Last March I decided to work with our local cat rescue orgainization, Animalkind of Hudson, NY and create a home for some of their altered ferals.

On the second story of my barn, I built a cage for them to live in while they became used to their new surroundings. It was large, 8x8x8, with a full door for me to enter, made of 2x6 boards and chicken wire. Precautions were taken to make sure it was 1. safe and 2. they couldn't find any means of escape. 

It had a window, food, water, litter box, perches, toys, soft bedding and hiding places. Animalkind brought my first three ferals and they did well here. I spent time with them, talking to them, sitting in the cage and reading, and received a few very tentative signs of acceptance. Basically, they remained very wild. 

After one month I let them out. My thinking was -they can't stay in forever; it's so nice out; they need to get on with their lives. 
Only one young cat stayed. The other two were around for a week or two. I never saw them again. 

By then it was really getting to be spring time. Upstairs in the barn was too warm now to keep cats confined there. So I build another similar cage downstairs, where it's cool. This one has all the amenities plus different levels where cats can jump up. I know ferals feel more secure up high.

In May I take in three more ferals. After a month of trying to establish a relationship every way I can think of, I let them go. Again, only one stays.

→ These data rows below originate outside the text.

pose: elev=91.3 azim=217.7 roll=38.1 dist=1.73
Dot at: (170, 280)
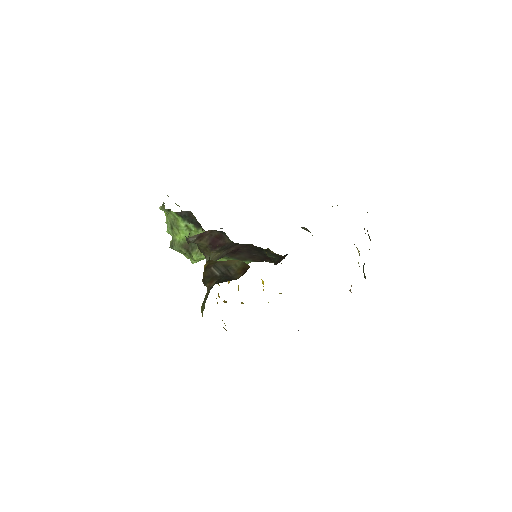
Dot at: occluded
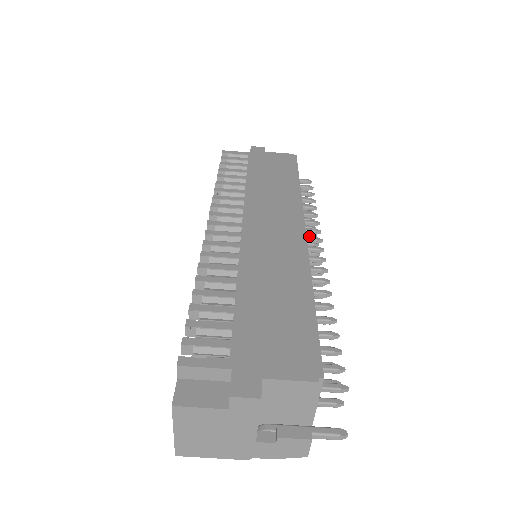
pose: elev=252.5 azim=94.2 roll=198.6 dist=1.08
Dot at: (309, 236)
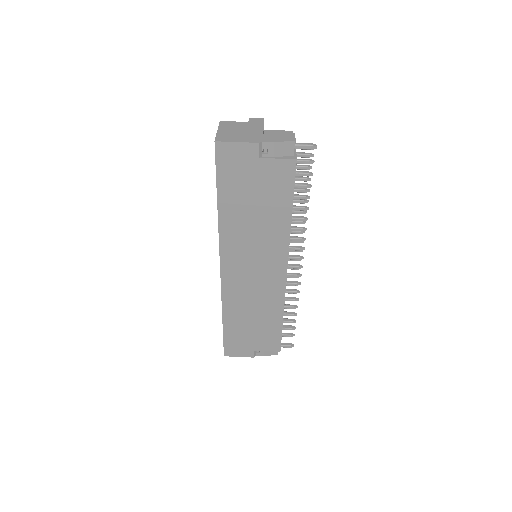
Dot at: (293, 290)
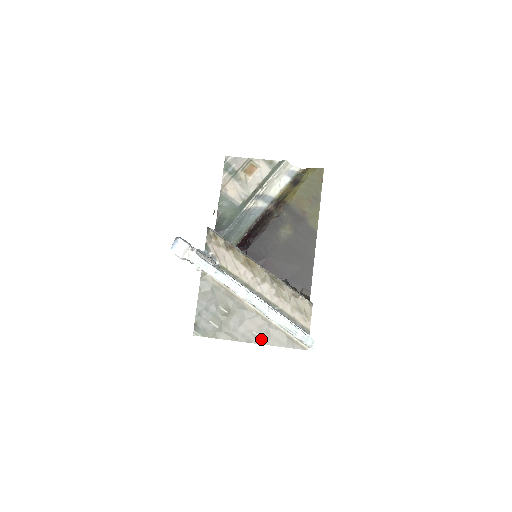
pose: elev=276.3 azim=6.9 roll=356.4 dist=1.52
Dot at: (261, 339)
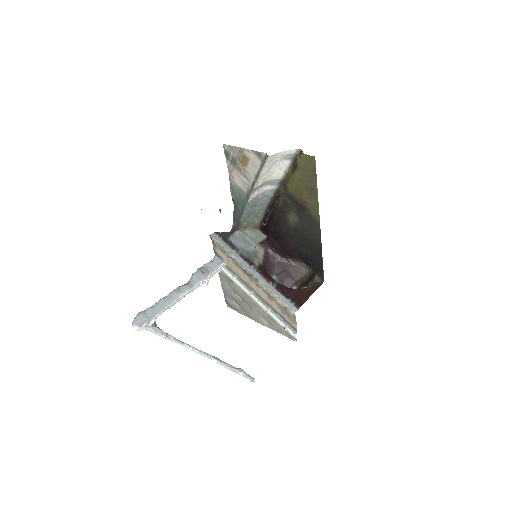
Dot at: (266, 324)
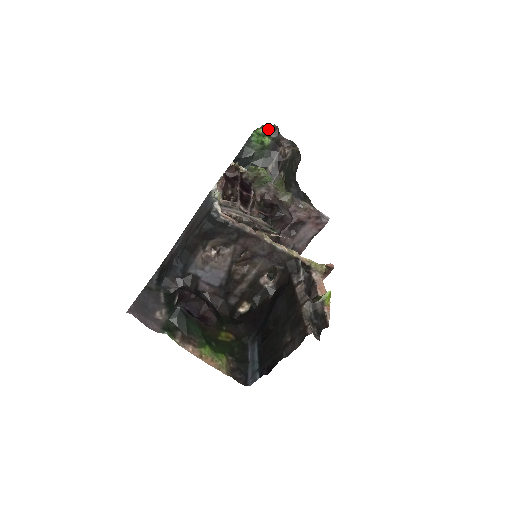
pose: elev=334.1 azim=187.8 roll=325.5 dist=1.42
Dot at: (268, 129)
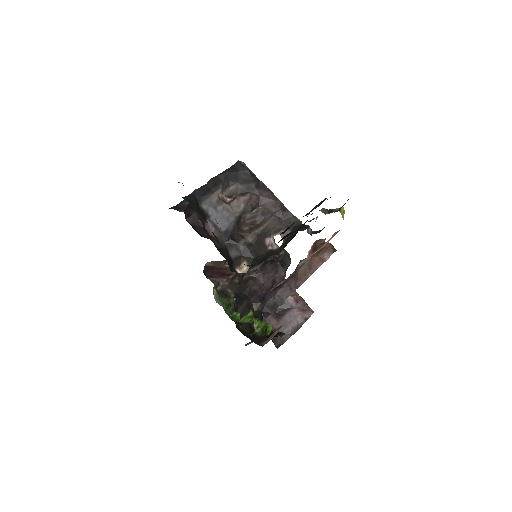
Dot at: occluded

To date, I've taken in 12 feral cats. I have only 6 cats who I see every day in my barn.

How can I improve my success rate? Why do they leave, when they have everything they need right here? 

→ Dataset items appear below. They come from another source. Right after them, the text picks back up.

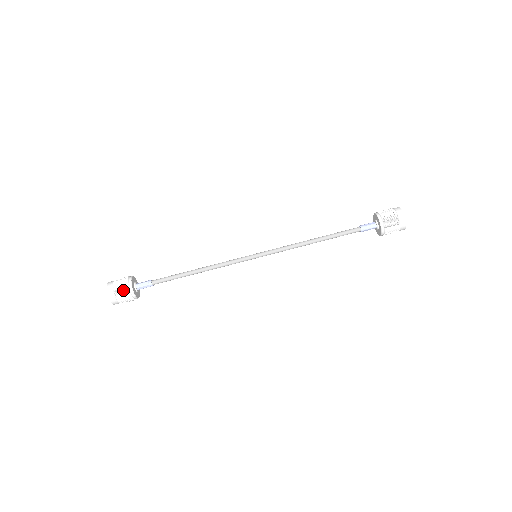
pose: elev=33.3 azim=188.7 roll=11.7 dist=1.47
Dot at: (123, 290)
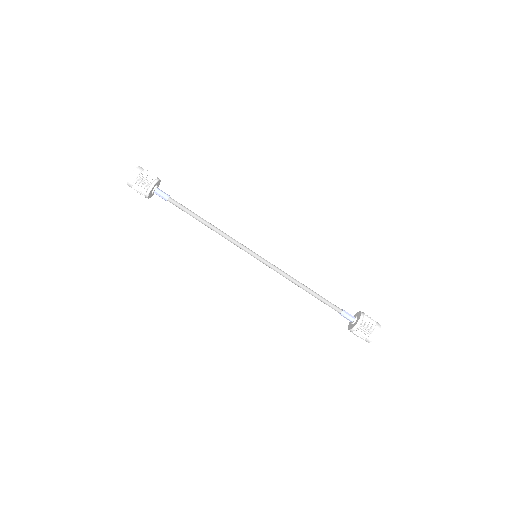
Dot at: (151, 175)
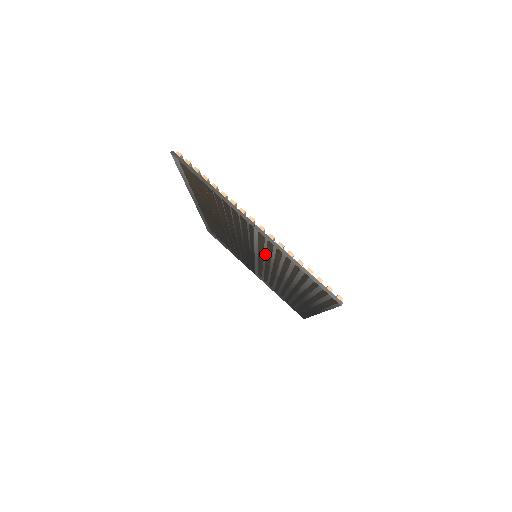
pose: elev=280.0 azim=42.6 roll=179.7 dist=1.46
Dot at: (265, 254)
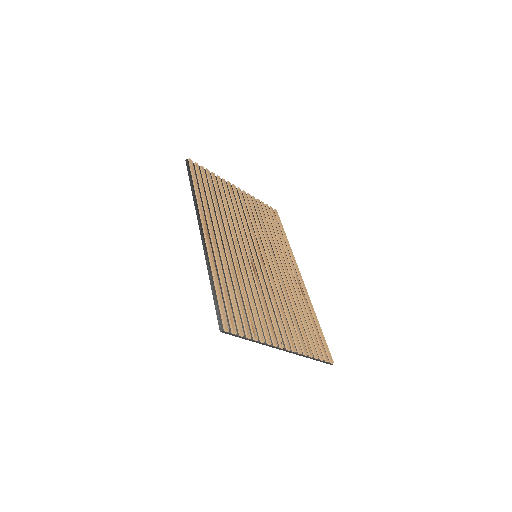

The ferals that stayed are young and sweet-tempered; they don't fight anyone and get along so well. It's not likely the ferals, once out of the cages, would try to return to where they were. Many of them were from 50 miles away. 

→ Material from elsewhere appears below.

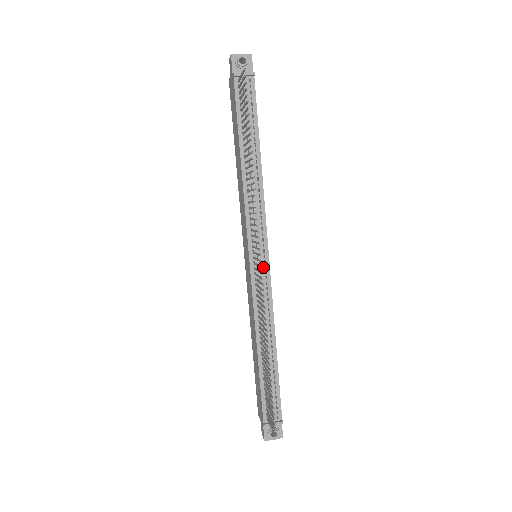
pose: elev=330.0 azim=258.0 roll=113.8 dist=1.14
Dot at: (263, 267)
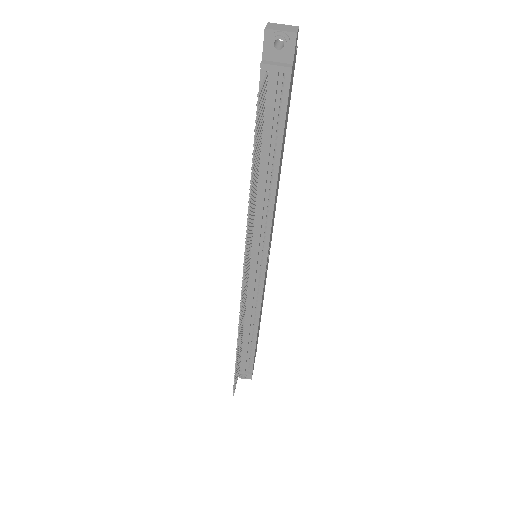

Is there something about some ferals that they cannot adjust to a new colony, but have to be out on their own?

Giving the cats their freedom, I now realize, means they are free to go.


----------



## catlady2010

Thank you for the great work you're doing for the cats! The way I look at it is, you can't save all of them...but the ones you do save, it really matters to them. 

The best thing you can do for ferals is get them spayed/neutered and release them, if you are unable to tame them. It's unfortunate that they don't stay in the same area where they can be taken care of. I've lost quite a few ferals these past few months but it's inevitable. I don't know what happened to them. I just never saw them again. I wish they would have stayed because I would have continued to monitor their health and feed them forever. Every time I stop seeing a particular feral cat (which happens often), I feel sad, but I move on. I just focus on the remaining ones and other cats who need to be spayed/neutered. I stopped keeping track of which one showed up that day and which one didn't. There was a time I would worry constantly about each and every cat that didn't show up for dinner and I was driving myself insane. So I told myself that I would stop worrying about the cats that stopped showing up and just keep feeding the ones that did. I got them spayed/neutered and that's the best I could do, with the limited resources. Even if they are lost somewhere, at least they won't have more babies. 

With a TNR colony, you will definitely lose a lot of cats. Personally, I lose 5 out of 10 ferals that I spay/neuter. Like I said, I don't know what happens to them. They probably get lost, get run over, or move to an area where I don't leave food. It sucks but that's just how it is. Definitely don't try to keep them confined unless you're trying to tame or socialize them.


----------



## Heidi n Q

I recall Merry (_she does feral TNR work in Arizona_) commenting about the low success-rate of relocated feral cats. 5min or 50mi .... sometimes the cat simply has a strong desire to return to their 'familiar territory' and they set out looking for it, even though they don't know where it is any longer.
I appreciate the work you are doing and you are making a difference. You've done your best to show them you care and will provide for their needs. Once you release them you have no control over them and have to accept that whatever happens .... happens. They were offered an opportunity but you can't make them accept it.


----------



## Greenport ferals

Thank you both for two great replies that I can certainly identify with.

I had an idea that my experience with only a 40-50 percent success rate wasn't unique, but couldn't back that up.

I do really love my gang of 6 and they love each other too. It was incredibly satisfying to bring them this far.


----------